Funds increase bet against Argentine government bonds – 09/04/2023 – Market

Funds increase bet against Argentine government bonds – 09/04/2023 – Market

[ad_1]

Hedge funds increased their bets against Argentina’s bonds as the rise of radical right-wing candidate Javier Milei sparked investor fears that the country will elect a leader who will struggle to govern amid an economic crisis.

The total value of Argentine bonds borrowed by investors to bet on falling prices has risen 65% since Milei, a self-described “anarcho-capitalist”, won primary elections last month, ahead of presidential elections in October.

His plans to radically cut public spending and dollarize the struggling economy have roiled the country’s currency and fixed-income markets. The value of short positions against Argentine bonds borrowed by international custodial banks is currently US$41 million (R$201.6 million), a sharp increase from US$25 million (R$122.9 million) before of voting in mid-August, according to data from S&P Global Market Intelligence.

Although the numbers are small compared to the overall value of Argentina’s debt, the increase comes despite the fact that the bonds are already being traded in an environment of profound difficulties.

The caution of international investors comes after a period of turbulence for Argentina’s unstable economy. Inflation is above 113%, foreign exchange reserves have reached dangerously low levels and the peso has lost more than half of its value against the dollar in the last 12 months.
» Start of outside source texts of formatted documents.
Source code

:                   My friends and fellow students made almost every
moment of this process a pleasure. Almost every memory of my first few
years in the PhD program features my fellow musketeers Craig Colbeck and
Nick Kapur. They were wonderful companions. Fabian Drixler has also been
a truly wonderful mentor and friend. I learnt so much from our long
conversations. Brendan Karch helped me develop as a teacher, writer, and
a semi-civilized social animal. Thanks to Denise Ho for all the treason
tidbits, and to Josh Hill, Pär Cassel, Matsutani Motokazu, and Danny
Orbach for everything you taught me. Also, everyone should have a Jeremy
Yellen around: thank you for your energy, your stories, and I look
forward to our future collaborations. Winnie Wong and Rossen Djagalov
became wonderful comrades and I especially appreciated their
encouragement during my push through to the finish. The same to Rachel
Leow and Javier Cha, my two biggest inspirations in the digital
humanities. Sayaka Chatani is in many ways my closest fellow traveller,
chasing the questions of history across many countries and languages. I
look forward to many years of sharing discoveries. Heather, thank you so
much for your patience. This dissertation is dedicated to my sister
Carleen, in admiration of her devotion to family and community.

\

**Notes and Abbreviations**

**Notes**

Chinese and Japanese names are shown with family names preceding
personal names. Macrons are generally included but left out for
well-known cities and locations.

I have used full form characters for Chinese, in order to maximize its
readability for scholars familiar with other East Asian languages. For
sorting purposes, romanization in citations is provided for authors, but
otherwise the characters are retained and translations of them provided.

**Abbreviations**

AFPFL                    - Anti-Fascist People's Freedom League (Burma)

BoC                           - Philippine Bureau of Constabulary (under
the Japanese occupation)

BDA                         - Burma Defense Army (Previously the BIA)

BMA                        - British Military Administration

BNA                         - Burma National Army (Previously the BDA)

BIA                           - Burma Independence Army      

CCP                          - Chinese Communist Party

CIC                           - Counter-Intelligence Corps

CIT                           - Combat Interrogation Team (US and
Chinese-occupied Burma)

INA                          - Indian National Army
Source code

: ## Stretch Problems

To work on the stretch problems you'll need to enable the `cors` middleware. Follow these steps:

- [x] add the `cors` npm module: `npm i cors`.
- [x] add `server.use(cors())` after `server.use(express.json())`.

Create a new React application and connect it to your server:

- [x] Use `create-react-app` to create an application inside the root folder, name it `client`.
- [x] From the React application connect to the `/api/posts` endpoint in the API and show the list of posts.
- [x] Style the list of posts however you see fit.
“Given Argentina’s dire macroeconomic situation, there is no room for error,” said Alejandro Arevalo, head of emerging-market debt at Jupiter Asset Management.

He added that investors are concerned about the difficulty Milei would have implementing much-needed reform policies without a majority in Congress or the backing of Argentina’s powerful unions, as well as the risks of running with Milei, an inexperienced and radical leader.

“The question is not so much whether the proposed cuts in public spending will trigger social protests, but rather how Milei will react to these protests,” Arevalo said.

Investors say the most market-friendly candidate is the more moderate rightist Patricia Bullrich, who is also proposing a fiscal consolidation program. While Milei has said she would drastically cut government spending, her stance has raised concerns about the viability of the proposals.

“Top candidate Javier Milei’s dollarization plan is radical and problematic, and it’s not clear whether it’s achievable or worthwhile,” said Paul Greer, manager of emerging markets debt and currency portfolio at Fidelity International. “The market will have a hard time dealing with it if it tries.”

The result of the primary elections also prolonged a period of political paralysis. With the electorate split roughly in three between voters in Milei, the main center-right party and the populist incumbent Peronists, October elections are hanging in the balance, and analysts say a November runoff is all but certain.

Investors are worried about what could happen in Argentina through November, as the devaluation of the exchange rate puts even more pressure on the country’s rising inflation problem.

“A dire situation in the short term is likely to become even more dire,” said Peter West, economic adviser at EM Funding. “I’m not predicting that to happen, but there is a chance Argentina could slide into hyperinflation – monthly inflation will likely be in the double digits for the next few months.”

The price of Argentine dollar bonds fell by as much as 15% immediately after Milei won more than 30% of the vote on Aug. 13, and the value of the peso at parallel exchange rates declined. The central bank quickly responded, devaluing its official exchange rate by as much as 18% to 350 pesos to the dollar, which helped bonds recoup some of their losses.

The blue-chip swap rate, a floating exchange rate for international investors who buy stocks and bonds, continued to weaken, reaching more than 780 pesos to the dollar on Friday (1).